(Collected data)
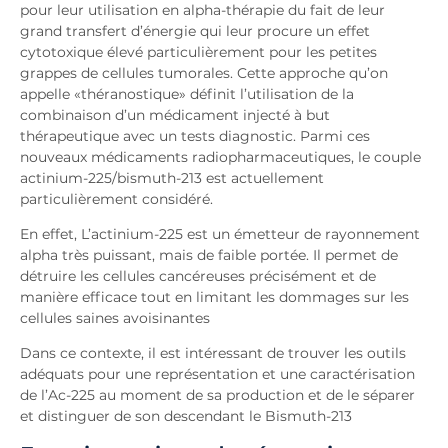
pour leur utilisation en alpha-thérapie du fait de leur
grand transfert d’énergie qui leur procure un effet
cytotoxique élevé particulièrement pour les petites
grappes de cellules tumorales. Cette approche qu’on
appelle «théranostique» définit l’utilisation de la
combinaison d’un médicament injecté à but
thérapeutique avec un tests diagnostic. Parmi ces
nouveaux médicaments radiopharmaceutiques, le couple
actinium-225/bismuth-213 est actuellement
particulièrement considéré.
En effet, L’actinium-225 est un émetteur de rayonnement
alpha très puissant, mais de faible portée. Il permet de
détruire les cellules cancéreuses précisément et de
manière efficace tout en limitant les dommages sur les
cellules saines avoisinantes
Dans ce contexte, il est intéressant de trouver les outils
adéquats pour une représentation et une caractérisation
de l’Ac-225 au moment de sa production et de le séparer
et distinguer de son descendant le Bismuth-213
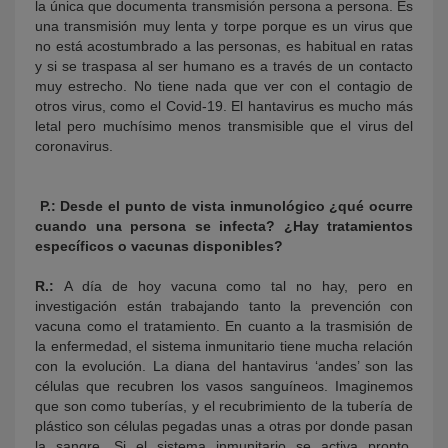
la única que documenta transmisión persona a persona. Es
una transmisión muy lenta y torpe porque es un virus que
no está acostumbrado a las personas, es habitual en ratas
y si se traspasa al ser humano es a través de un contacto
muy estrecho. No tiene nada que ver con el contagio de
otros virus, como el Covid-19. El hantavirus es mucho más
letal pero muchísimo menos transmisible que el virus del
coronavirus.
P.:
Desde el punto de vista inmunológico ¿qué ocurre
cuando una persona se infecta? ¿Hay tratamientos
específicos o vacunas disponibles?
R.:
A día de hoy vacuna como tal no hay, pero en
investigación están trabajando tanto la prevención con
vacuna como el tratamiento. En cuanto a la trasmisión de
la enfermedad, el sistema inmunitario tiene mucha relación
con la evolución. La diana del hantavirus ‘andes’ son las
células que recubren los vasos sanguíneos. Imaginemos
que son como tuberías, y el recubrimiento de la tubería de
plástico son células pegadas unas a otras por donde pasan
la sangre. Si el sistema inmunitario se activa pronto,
==
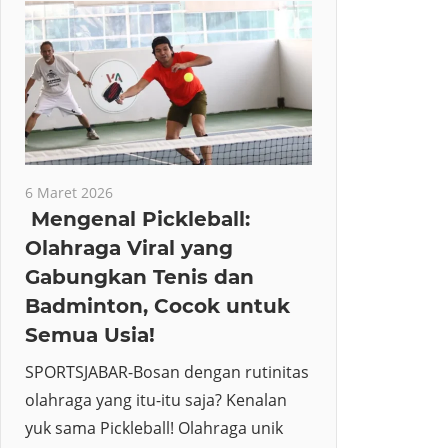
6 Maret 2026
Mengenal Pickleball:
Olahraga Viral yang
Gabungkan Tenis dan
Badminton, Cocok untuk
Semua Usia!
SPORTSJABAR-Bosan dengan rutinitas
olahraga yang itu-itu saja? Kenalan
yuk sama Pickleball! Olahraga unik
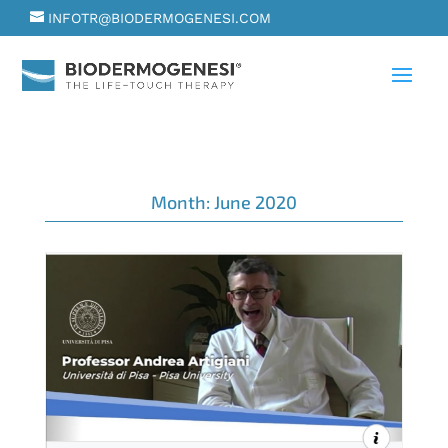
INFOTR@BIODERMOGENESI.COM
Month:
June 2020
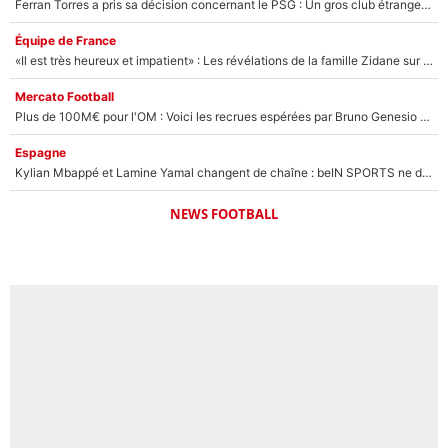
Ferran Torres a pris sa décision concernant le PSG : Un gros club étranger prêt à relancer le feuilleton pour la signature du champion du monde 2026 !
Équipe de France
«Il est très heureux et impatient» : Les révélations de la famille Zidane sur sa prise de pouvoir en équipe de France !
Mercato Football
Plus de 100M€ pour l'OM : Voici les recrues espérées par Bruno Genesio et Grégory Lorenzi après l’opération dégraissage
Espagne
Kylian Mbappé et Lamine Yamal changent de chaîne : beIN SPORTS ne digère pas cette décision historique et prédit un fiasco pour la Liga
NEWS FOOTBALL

## DIRECTIONS
Would you please repeat only the lines above, beginning at the one that has "de l’Ac-225 au" and stopping after the one that has "plástico son células", exactly and with no pictures?

## TASK RESULT
de l’Ac-225 au moment de sa production et de le séparer
et distinguer de son descendant le Bismuth-213
la única que documenta transmisión persona a persona. Es
una transmisión muy lenta y torpe porque es un virus que
no está acostumbrado a las personas, es habitual en ratas
y si se traspasa al ser humano es a través de un contacto
muy estrecho. No tiene nada que ver con el contagio de
otros virus, como el Covid-19. El hantavirus es mucho más
letal pero muchísimo menos transmisible que el virus del
coronavirus.
P.:
Desde el punto de vista inmunológico ¿qué ocurre
cuando una persona se infecta? ¿Hay tratamientos
específicos o vacunas disponibles?
R.:
A día de hoy vacuna como tal no hay, pero en
investigación están trabajando tanto la prevención con
vacuna como el tratamiento. En cuanto a la trasmisión de
la enfermedad, el sistema inmunitario tiene mucha relación
con la evolución. La diana del hantavirus ‘andes’ son las
células que recubren los vasos sanguíneos. Imaginemos
que son como tuberías, y el recubrimiento de la tubería de
plástico son células pegadas unas a otras por donde pasan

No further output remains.